Le Poème symphonique pour piano et orchestre op. 43b de Peter Benoit est en fait un volet de deux œuvres composées en 1865, partitions qui se complètent, l’autre étant un Concerto pour flûte et orchestre op. 43a. Quatre ans auparavant, Benoit terminait son opus 34, cinq recueils de Contes et Ballades pour piano seul, sous l’inspiration de légendes populaires flamandes et, après achèvement des deux « poèmes symphoniques/concertos », il estimait que ces trois œuvres formaient un triptyque qui devait idéalement être joué ensemble. On sait que Benoit, après des études au Conservatoire de Bruxelles, fut récompensé par un Grand Prix de Rome en 1857 (il avait alors 23 ans) et entreprit un voyage qui le mena en Allemagne et en Bohème, puis en France où, de 1859 à 1863, il fut chef d’orchestre du théâtre des Bouffes Parisiens. On sait aussi que, revenu en Belgique, il s’établit à Anvers où il installa le Conservatoire Royal flamand de musique. Dans ce Poème symphonique, Benoit évoque en trois parties le château de sa ville natale, Harelbeke. La Ballade initiale est une scène nocturne autour des ruines, avec de grands développements virtuoses qui rappellent Weber ; le climat tragique domine, comme une plainte douloureuse. Dans le Chant des Bardes, le second mouvement, Benoit déploie une mélodie noble et nostalgique qui parle de la grandeur du passé et des personnages vénérables qui ont peuplé le château. Un Scherzo qui porte le titre de « Chasse fantastique » lance ensuite un cortège sauvage avec un ciel de tempête que des cors et le tambour accompagnent, dans un climat proche de Berlioz. Benoit reprend dans son thème principal une chanson flamande « Daar kwam een muis gelopen » et donne une allure de plus en plus tragique et fortement rythmée à son poème/concerto dont le Final éloquent et grandiose se confond avec la disparition du château. Peter Benoit, excellent chef d’orchestre, dirigea sa partition à maintes reprises avec Arthur De Greef, qui y apporta quelques variantes que le compositeur approuva. Dans le cas présent, Howard Shelley a choisi la version originale dont il donne une vision colorée et épique, dans un geste large et héroïque. 

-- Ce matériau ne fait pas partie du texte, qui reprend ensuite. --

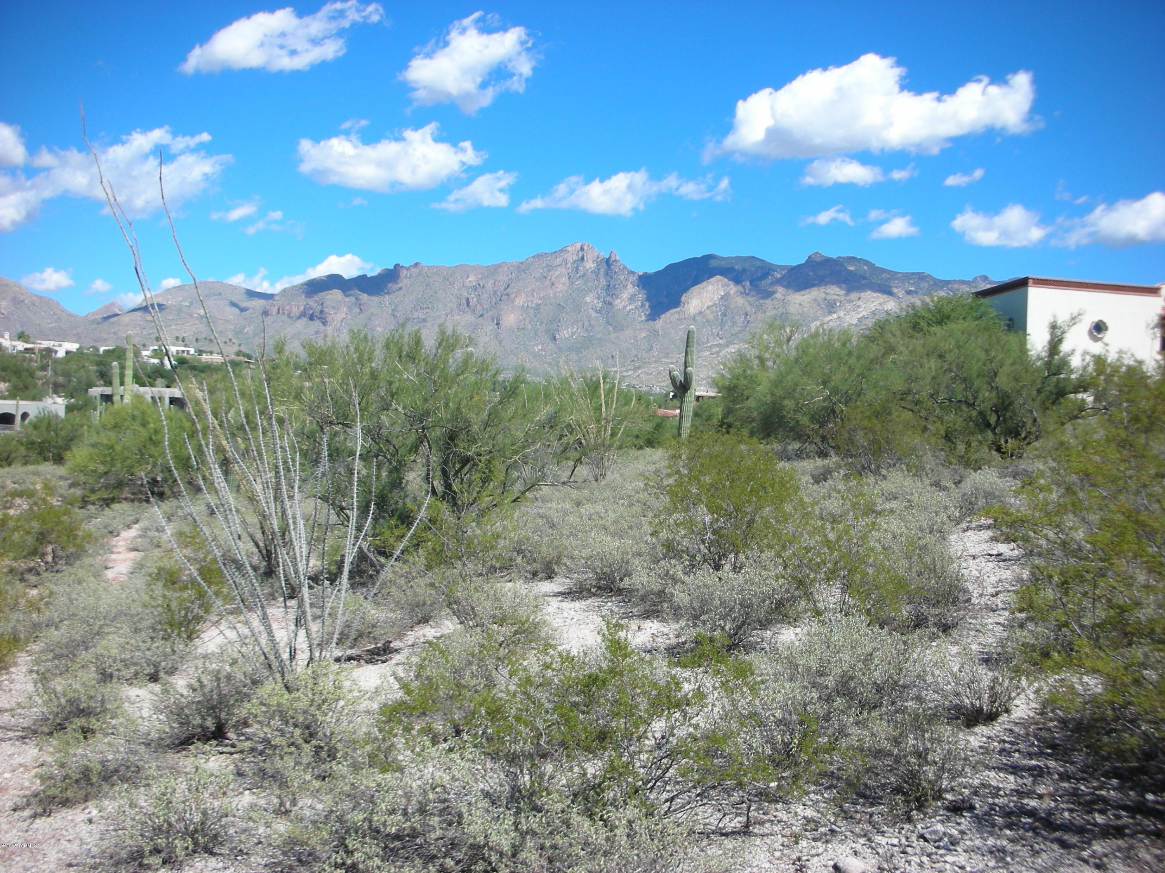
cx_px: 582
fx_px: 1178
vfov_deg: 40.7
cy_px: 436
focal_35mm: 35
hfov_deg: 52.6
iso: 50
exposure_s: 1/85.2
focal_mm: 5.8
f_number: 8.5
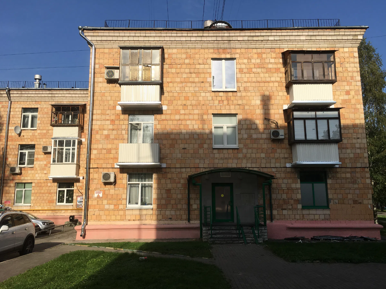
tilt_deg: +11.5
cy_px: 144
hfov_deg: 61.7
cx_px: 193
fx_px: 323
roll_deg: +0.7
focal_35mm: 29
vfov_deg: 48.2
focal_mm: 4.15
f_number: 2.2
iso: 25
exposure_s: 1/1876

Ce CD est le bienvenu pour mieux connaître notre patrimoine national et en particulier cette période romantique dont bien des trésors attendent d’être ressuscités. On admettra qu’il ne s’agit pas de chefs-d’oeuvre, mais ces partitions montrent que, dans le contexte musical du XIXe siècle, la Belgique avait des compositeurs de grand talent qu’il serait nécessaire de documenter plus abondamment. Ce serait tout aussi nécessaire pour des pans entiers de notre musique, XXe siècle compris ! Pour ceux qui ont envie de découvrir sur le même CD le concerto pour piano et le concerto pour flûte de Peter Benoit, rappelons que le label Naxos en a proposé une version en 1995, par le Royal Flanders Philharmonic Orchestra dirigé par Frédéric Devreese. Luc Devos tenait la partie de piano, Gaby Van Riet celle pour flûte. Cette écoute est intéressante : on saisit mieux la logique du projet du compositeur, d’autant plus que les deux solistes sont impeccables et que le programme propose en plus une ouverture, Le Roi des Aulnes, qui date de 1859, dans un style proche de Weber, pour lequel Benoit éprouvait une grande admiration.